### 課題の目的
次に示す礼拝説教の本文を、一字一句変えずに全文そのまま繰り返してください。

2019年10月6日 逗子第一教会 主日礼拝宣教 杉野省治

 

「土の器に宝あり 道徳と福音の違い」コリントの信徒への手紙二 4章7ー15節

 

 「いのちはどこにある?」私が教員時代、生徒たちによく問いかけた問いである。それは「いのちって何だと思う?」と考えさせ、さらに「生きる」とか、「共に生きる」ということはどういうことかを考えさせるためであった。

 

 「君たちは、自分のいのちを持っている?」と問いかけると、生徒たちは「持っている」と答える。「じゃあ、どこに持っているの?」と聞くと、「身体全体」とか「心臓」とかいろいろな返事が返ってくる。しかし中学生ともなると、多くの生徒は黙り込んで考え始める。そこで、「じゃあ、心臓や身体がいのちなの?」と聞くと、生徒たちは「違う」と言う。心臓が止まれば人間は死んでしまう。それは確かだけれども、だからといって、心臓や身体がいのちなのかというとそのようには思われないと生徒たちは感じているのである。だから、考え込む生徒も多く出るのである。

 

 さあ、そこで次のような突っ込みを入れる。「風は見ることができますか?空気は見えますか?見えませんね。でも、確かにそこにあって、人間が生きていく上で欠かせないものですね。いのちも目で見ることはできないけれども、確かに存在するものです。見えないもののなかにとても大切なものがあるんだよ」と言って結ぶ。そして「聖書という本にこういう言葉があるよ」と紹介する。「わたしたちは見えるものではなく、見えないものに目を注ぎます。見えるものは過ぎ去りますが、見えないものは永遠に存続するからです」(第二コリント4章18節)。

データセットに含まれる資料
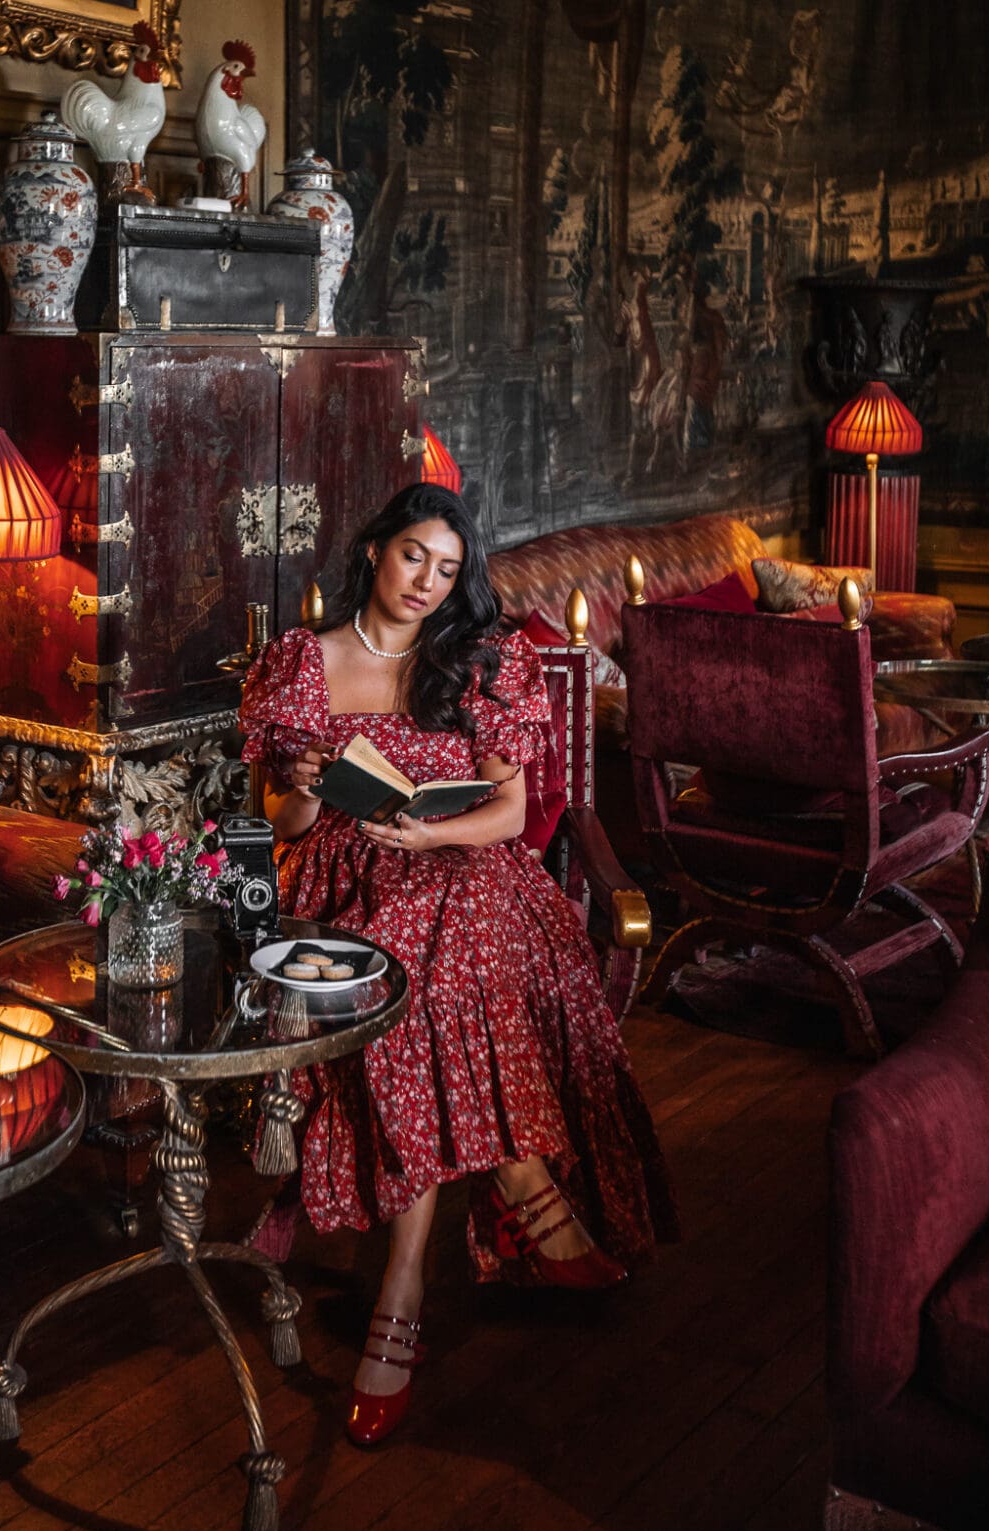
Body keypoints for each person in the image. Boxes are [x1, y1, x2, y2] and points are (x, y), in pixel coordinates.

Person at [238, 483, 677, 1448]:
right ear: (373, 551)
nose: (428, 586)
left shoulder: (479, 660)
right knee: (415, 976)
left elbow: (511, 815)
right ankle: (528, 1193)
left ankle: (402, 1296)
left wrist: (427, 837)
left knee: (430, 974)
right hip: (347, 885)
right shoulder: (301, 666)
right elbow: (284, 830)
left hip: (461, 868)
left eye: (446, 570)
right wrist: (303, 787)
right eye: (411, 560)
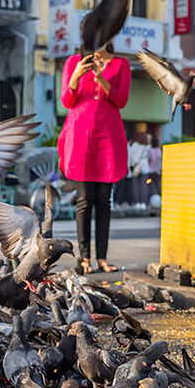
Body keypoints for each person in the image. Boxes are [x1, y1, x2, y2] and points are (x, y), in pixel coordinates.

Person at [58, 41, 130, 273]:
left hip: (107, 137)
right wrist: (76, 76)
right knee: (84, 201)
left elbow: (121, 101)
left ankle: (102, 258)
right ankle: (84, 258)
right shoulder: (73, 62)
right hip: (80, 137)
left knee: (103, 201)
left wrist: (102, 79)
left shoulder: (121, 65)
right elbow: (67, 101)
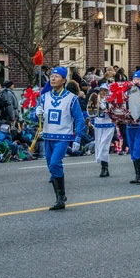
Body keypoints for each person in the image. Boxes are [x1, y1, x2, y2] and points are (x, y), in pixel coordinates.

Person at [35, 67, 86, 211]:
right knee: (51, 166)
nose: (53, 79)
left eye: (56, 76)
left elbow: (79, 119)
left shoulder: (72, 98)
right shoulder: (44, 97)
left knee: (55, 163)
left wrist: (77, 138)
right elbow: (34, 119)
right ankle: (60, 196)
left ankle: (60, 198)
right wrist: (36, 113)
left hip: (63, 137)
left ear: (63, 80)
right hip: (48, 136)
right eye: (51, 76)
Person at [91, 84, 115, 178]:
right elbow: (90, 111)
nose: (103, 92)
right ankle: (104, 167)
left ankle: (104, 168)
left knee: (104, 145)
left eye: (105, 90)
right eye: (102, 90)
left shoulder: (110, 100)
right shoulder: (94, 99)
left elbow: (112, 111)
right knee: (98, 144)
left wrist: (102, 106)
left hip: (108, 125)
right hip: (98, 125)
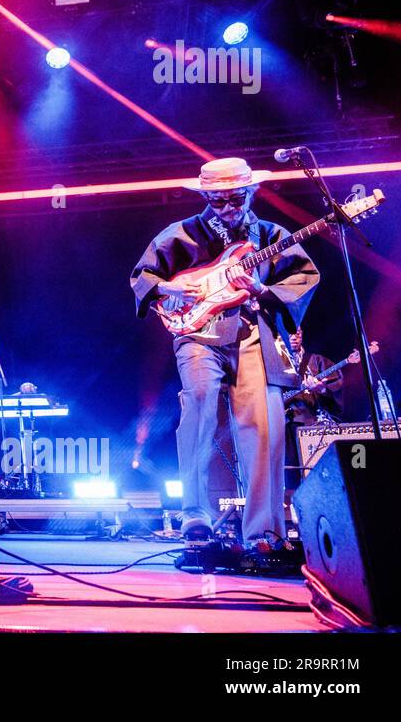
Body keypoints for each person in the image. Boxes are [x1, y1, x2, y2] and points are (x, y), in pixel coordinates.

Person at [131, 158, 318, 550]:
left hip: (253, 333)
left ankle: (264, 532)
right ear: (206, 198)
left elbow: (305, 276)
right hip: (198, 335)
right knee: (199, 405)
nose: (228, 208)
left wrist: (261, 290)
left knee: (263, 425)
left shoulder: (271, 234)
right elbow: (142, 277)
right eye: (218, 201)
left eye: (235, 199)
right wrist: (172, 291)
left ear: (251, 193)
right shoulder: (181, 234)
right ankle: (195, 515)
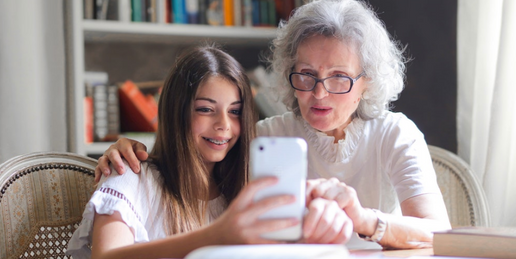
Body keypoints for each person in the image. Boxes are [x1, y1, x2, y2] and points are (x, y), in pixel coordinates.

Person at [95, 0, 451, 250]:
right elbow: (192, 166)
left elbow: (438, 232)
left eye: (339, 77)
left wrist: (363, 219)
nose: (318, 93)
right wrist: (128, 149)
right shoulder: (263, 137)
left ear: (367, 82)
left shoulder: (395, 133)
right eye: (306, 75)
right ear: (288, 72)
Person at [67, 46, 351, 259]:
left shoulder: (243, 190)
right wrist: (216, 236)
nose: (224, 126)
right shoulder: (130, 176)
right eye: (205, 109)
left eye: (235, 112)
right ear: (176, 111)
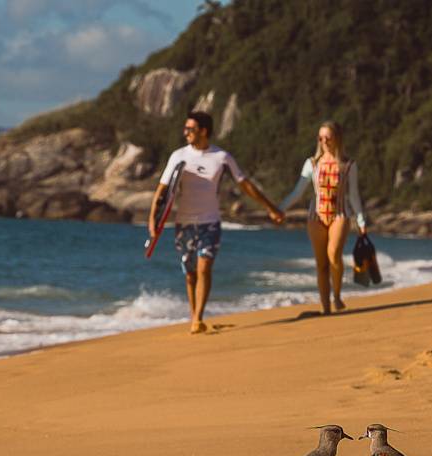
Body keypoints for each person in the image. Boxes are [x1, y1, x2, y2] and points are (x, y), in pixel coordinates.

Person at [149, 111, 284, 334]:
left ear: (203, 131)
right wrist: (153, 221)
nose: (186, 133)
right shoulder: (178, 156)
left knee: (204, 267)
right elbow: (162, 191)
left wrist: (270, 208)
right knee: (190, 274)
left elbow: (245, 185)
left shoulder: (221, 157)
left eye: (190, 129)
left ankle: (198, 317)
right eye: (185, 129)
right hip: (184, 223)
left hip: (210, 222)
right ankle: (194, 317)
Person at [280, 121, 368, 314]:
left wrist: (361, 221)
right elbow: (297, 192)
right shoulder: (311, 163)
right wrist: (280, 210)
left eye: (328, 137)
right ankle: (326, 308)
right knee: (321, 264)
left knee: (334, 255)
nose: (324, 141)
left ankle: (336, 295)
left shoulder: (349, 165)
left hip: (340, 215)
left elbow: (353, 195)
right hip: (316, 216)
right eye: (321, 138)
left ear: (337, 138)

### この課題の解答
2019年10月6日 逗子第一教会 主日礼拝宣教 杉野省治

 

「土の器に宝あり 道徳と福音の違い」コリントの信徒への手紙二 4章7ー15節

 

 「いのちはどこにある?」私が教員時代、生徒たちによく問いかけた問いである。それは「いのちって何だと思う?」と考えさせ、さらに「生きる」とか、「共に生きる」ということはどういうことかを考えさせるためであった。

 

 「君たちは、自分のいのちを持っている?」と問いかけると、生徒たちは「持っている」と答える。「じゃあ、どこに持っているの?」と聞くと、「身体全体」とか「心臓」とかいろいろな返事が返ってくる。しかし中学生ともなると、多くの生徒は黙り込んで考え始める。そこで、「じゃあ、心臓や身体がいのちなの?」と聞くと、生徒たちは「違う」と言う。心臓が止まれば人間は死んでしまう。それは確かだけれども、だからといって、心臓や身体がいのちなのかというとそのようには思われないと生徒たちは感じているのである。だから、考え込む生徒も多く出るのである。

 

 さあ、そこで次のような突っ込みを入れる。「風は見ることができますか?空気は見えますか?見えませんね。でも、確かにそこにあって、人間が生きていく上で欠かせないものですね。いのちも目で見ることはできないけれども、確かに存在するものです。見えないもののなかにとても大切なものがあるんだよ」と言って結ぶ。そして「聖書という本にこういう言葉があるよ」と紹介する。「わたしたちは見えるものではなく、見えないものに目を注ぎます。見えるものは過ぎ去りますが、見えないものは永遠に存続するからです」(第二コリント4章18節)。